Question

I have an application that I inherited that listens on port 7001 for UDP broadcasts from our in-house test equipment, and I recently updated another application that needs to do the same thing. Both applications must be able to coexist on the same computer.

Currently, when my recently updated application attempts to bind to the port to listen for UDP broadcasts and fails, it simply reports that the port is not available and suggests that the inherited application is probably running. How can I get my application to detect what application is actually listening on that port? I've done a Google search and have even searched this site, but so far I have been unable to find anything except to use Task Manager, TCPView, or netstat at the command line.

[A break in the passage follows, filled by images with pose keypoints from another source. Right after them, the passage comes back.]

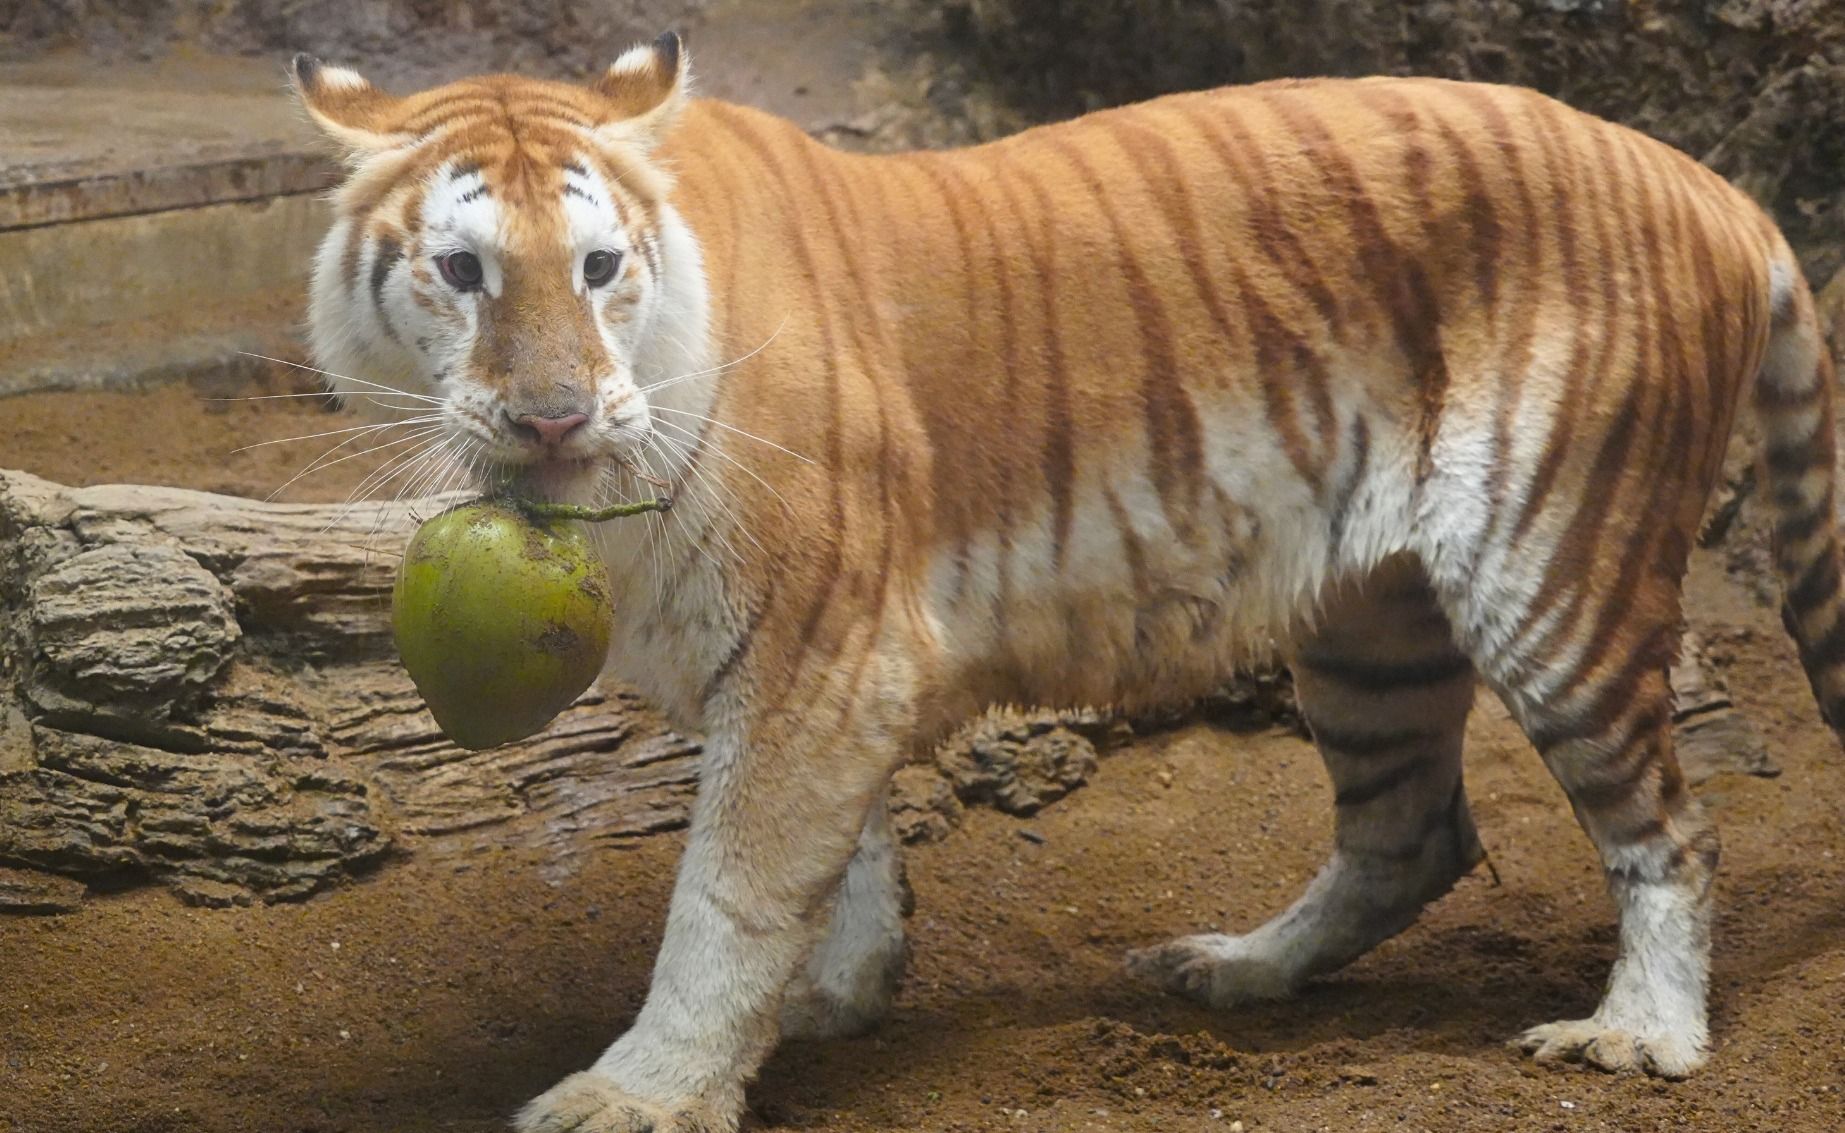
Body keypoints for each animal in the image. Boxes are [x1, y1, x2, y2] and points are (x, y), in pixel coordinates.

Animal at [287, 33, 1845, 1133]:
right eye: (462, 272)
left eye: (600, 264)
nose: (550, 419)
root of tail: (1703, 179)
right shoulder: (829, 664)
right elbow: (839, 857)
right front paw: (838, 992)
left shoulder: (816, 647)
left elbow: (729, 891)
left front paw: (644, 1089)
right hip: (1368, 622)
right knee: (1412, 832)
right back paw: (1235, 967)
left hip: (1552, 573)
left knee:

I would prefer a technique that either uses the Windows API or a Windows system COM component, since both applications are written in Visual Basic 6.0. (I know, I know, but I must maintain these applications since they are mission critical.) However, a .NET solution would would also be useful in case I need it in my new development efforts.

Was it helpful?

Solution

Use:

netstat -n -o

That will show the process ID and from there you can either look in the Task Manager's process viewer, go to menu ViewColumns... and check the Process ID (PID). Then you can see the name of the process listening on that port.

Of course, you're wanting a programmatic way of accomplishing this and the GetTCPTable2 API is best as was already suggested. In fact, if you look at the IAT (Import Address Table) for netstat.exe, it actually uses that API to get that information.

There is a way to communicate directly with a command window and get its output using pipes and it would work fine, but the ideal way is to simply use the same API netstat uses.